Later the same year an exhibition of Chinese peasant paintings from the Hu county came to London. Out of nearly 80 paintings showing peasants working out of doors only 16 showed the sky or an horizon. Although the paintings, painted by peasants themselves (under some supervision), were far more matter-of-fact than traditional Chinese landscape painting, the latter offered them a relativity of perspective which could, at least partly, accommodate the spatial experience of peasants working on the land. Some of the pictures failed, offering only a helicopter overview which incorporated, graphically, the view of an overseer! Others succeeded. For example, something true of the experience of minding goats, the least domesticated of the domesticated animals, who wander everywhere and need continual surveillance, is present in Pai Tien-hsueh’s gouache.
This is why Seker Ahmet’s painting of the forest so interested me. There was already a place prepared in my mind for its surprise.
How did he come to paint it in the way he did? At one level the question is unanswerable and we shall never know. But it is possible to guess at the depth at which his imagination was working to reconcile two opposed ways of seeing. Before the influence of European painting, the Turkish pictorial tradition was one of book illustrations and miniatures. Many of the latter were Persian. The traditional pictorial language was one of signs and embellishment: its space was spiritual not physical. Light was not something which crossed emptiness but was, rather, an emanation.

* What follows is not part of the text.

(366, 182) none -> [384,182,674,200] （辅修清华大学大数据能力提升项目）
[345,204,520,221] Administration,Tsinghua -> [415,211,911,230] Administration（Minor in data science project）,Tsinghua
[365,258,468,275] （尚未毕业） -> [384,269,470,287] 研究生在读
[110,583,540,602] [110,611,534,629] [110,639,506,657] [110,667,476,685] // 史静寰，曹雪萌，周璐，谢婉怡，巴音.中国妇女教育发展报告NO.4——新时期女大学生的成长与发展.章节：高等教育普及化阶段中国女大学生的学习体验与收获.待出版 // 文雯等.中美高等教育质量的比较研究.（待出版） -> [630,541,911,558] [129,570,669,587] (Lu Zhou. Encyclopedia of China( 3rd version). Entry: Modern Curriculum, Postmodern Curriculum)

For Seker Ahmet the decision to change from one language to another must have been far more problematic than might at first appear to us. It was not just a question of observing what he saw in the Louvre, for what was involved was a whole view of the world, ma
n and history. He was not changing a technique, but an ontology. Spatial perspective is closely connected with the question of time. The fully articulated system of European landscape perspective such as one finds in Poussin, Claude Lorraine, Ruysdael, Hobbema, only preceded by a decade or two Vico’s invention of modern history. The path which led away and vanished on the horizon was also that of unilinear time.
Thus there is a close parallel between pictorial representations of space and the ways in which stories are told. The novel, as Lukács pointed out in Theory of the Novel, was born of a yearning for what now lay beyond the horizon: it was the art-form of a sense of homelessness. With this homelessness came an openness of choice (most novels are primarily about choices) such as man had never experienced before. Earlier narrative forms are more two-dimensional, but not for that reason less real. Instead of choice, there is pressing necessity. Each event is unavoidable as soon as it is present. The only choices are about treating, coming to terms with, what is there. One can talk about immediacy, but since all events narrated in this way are immediate, the term changes its meaning. Events come into being like the genie of Aladdin’s lamp. They are equally irrefutable, expected and unexpected.
In telling the story of the woodcutter, Seker Ahmet found himself facing the forest like the woodcutter. Neither Courbet in painting nor Turgenev in literature (I think of those two because they are contemporary and they both loved forests) could possibly have faced it in the same way. They would both have placed the forest, relating it to the world which was not the forest. Or to say the same thing differently, they would have seen the forest as a scene in which significant things took place: a deer dying or a hunter thinking about love.